Talvez possamos até falar que estamos vivendo o tempo de uma historicidade digital, marcada pelo tempo fluido, condensado e rápido e, nesse tempo, a precisão se dá, menos pela certeza do que nos ocorrerá, e mais pela necessidade da navegação. De tal modo, em muito pouco tempo tivemos que nos acostumar com a profusão desconcertante de conteúdos, com as exigências que nos dizem que precisamos nos posicionar, que devemos aceitar as provocações de nosso tempo, respondê-las. Nesses mares urgentes e insanos, intensamente navegados, nos perdemos tantas vezes e em tantos portos de novas decadências que,em muitos momentos, estamos prestes a naufragar.


É possível navegar sem nos rendermos aos arquétipos da polêmica, das armadilhas das superficialidades, das imagens toscas, das representações insensatas?

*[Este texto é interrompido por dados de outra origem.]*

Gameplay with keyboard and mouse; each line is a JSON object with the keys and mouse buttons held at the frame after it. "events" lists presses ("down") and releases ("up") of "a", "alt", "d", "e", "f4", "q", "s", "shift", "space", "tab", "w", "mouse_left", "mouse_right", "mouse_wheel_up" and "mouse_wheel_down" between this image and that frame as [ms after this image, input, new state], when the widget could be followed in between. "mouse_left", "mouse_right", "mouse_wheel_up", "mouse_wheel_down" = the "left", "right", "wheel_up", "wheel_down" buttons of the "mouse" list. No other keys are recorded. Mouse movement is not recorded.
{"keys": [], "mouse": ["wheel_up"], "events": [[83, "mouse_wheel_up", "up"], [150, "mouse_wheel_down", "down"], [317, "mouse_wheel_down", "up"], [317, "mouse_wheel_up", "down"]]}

E a história? Como falar dela no tempo de uma pressa lancinante? Como resguardar o lugar fundamental do pensar lento, do silêncio, da reflexão da pesquisa? Em que medida as exigências de respondermos às métricas, aos likes, às audiências vorazes não nos tornarão os timoneiros de nossa própria decadência intelectual?


Navegar não é preciso, assim como aprender com a história não é garantido.


Não há garantias. Há apenas a necessidade da história. Necessitamos da história, mesmo não tendo certezas e seus ensinamentos serão ouvidos, muito menos se seremos compreendidos(as). Compreender, implica sempre uma troca de experiência e, como nos lembra Gadamer, “toda experiência é confronto, já que ela opõe o novo ao antigo e, em princípio, nunca se sabe se o novo prevalecerá, quer dizer, tornar-se-á verdadeiramente uma experiência”. Mas compreender, na dimensão hermenêutica, é considerar a íntima relação com outro que deve ser visto em sua diferença, assim, o próprio passado é o nosso outro cujo diálogo com o presente é sempre problemático. Falar de história é, mais do que nunca, preciso.


Nesse sentido, os usos das redes sociodigitais instauraram questões profundas em nossos processos cognitivos, sociais, culturais e políticos. Fomos levados(as) por uma reação em cadeia que atingiu nossas apropriações sobre o tempo e as interpretações que realizamos sobre o mundo através dos elementos de uma informação reticular.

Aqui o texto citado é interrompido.